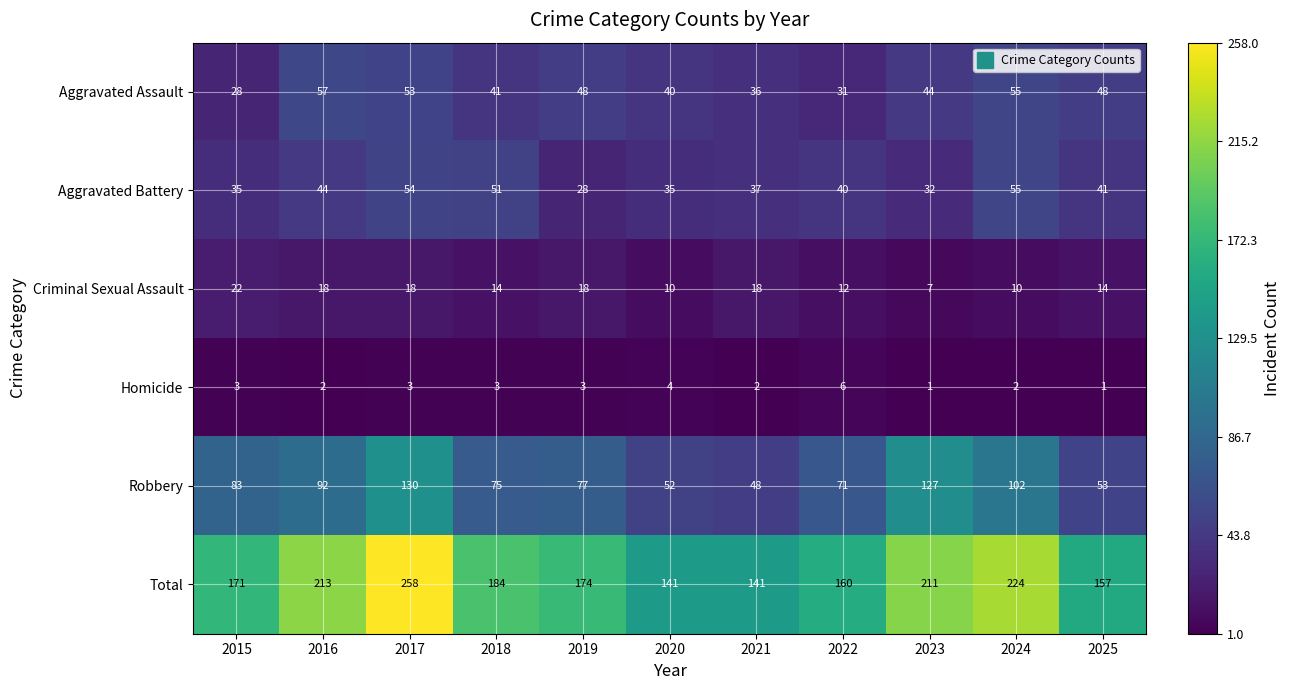

How many distinct data groups are displayed?

6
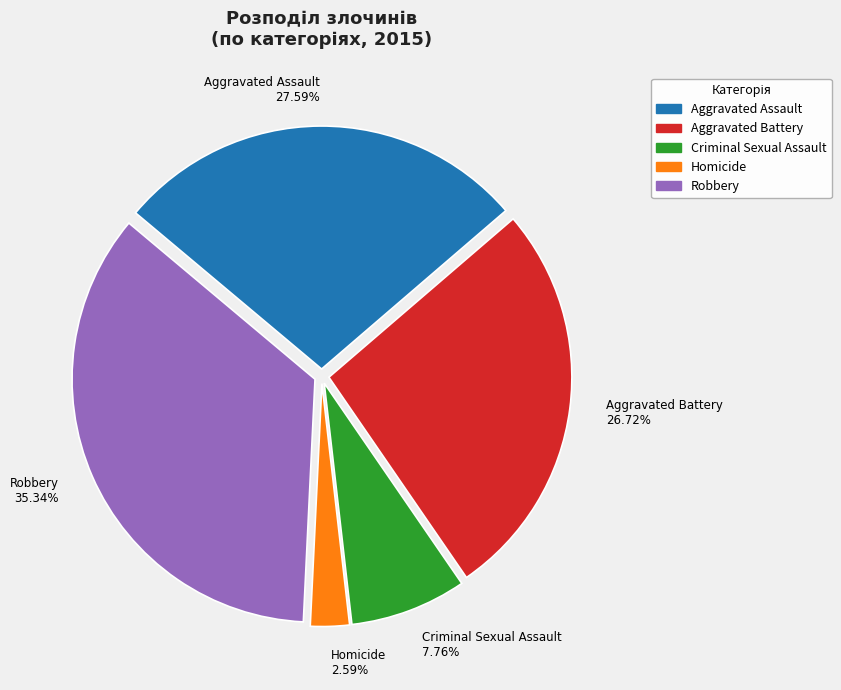

Between Aggravated Battery and Robbery, which is larger?

Robbery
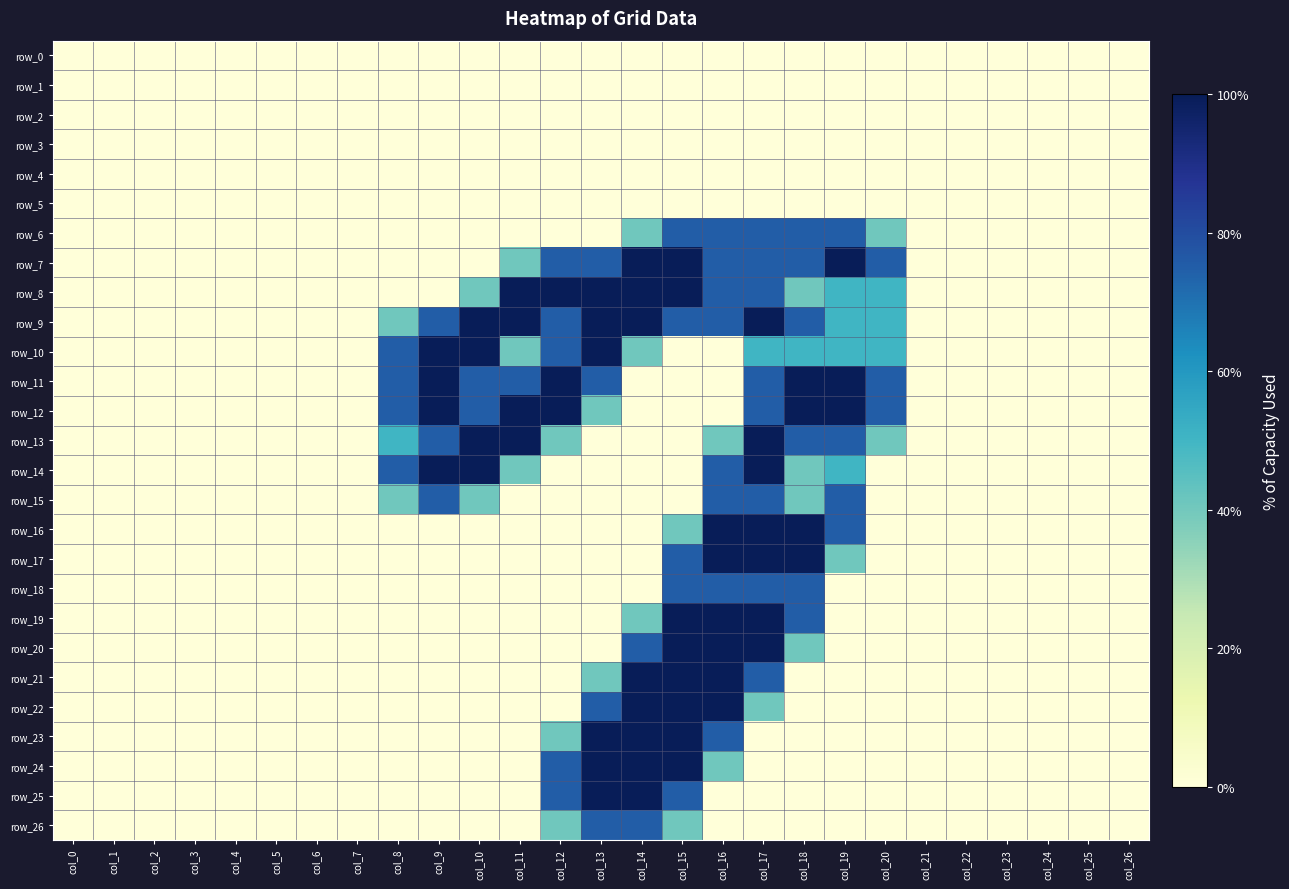

Count the row_6 values in the range 0 to 1.

22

=====

> _Task brief_
Repeat the records word for word, starting with the line that contains "Between Aggravated Battery" and running through the end of the records. Leave out the pictures.

> _Result for this task_
Between Aggravated Battery and Robbery, which is larger?

Robbery

Count the row_6 values in the range 0 to 1.

22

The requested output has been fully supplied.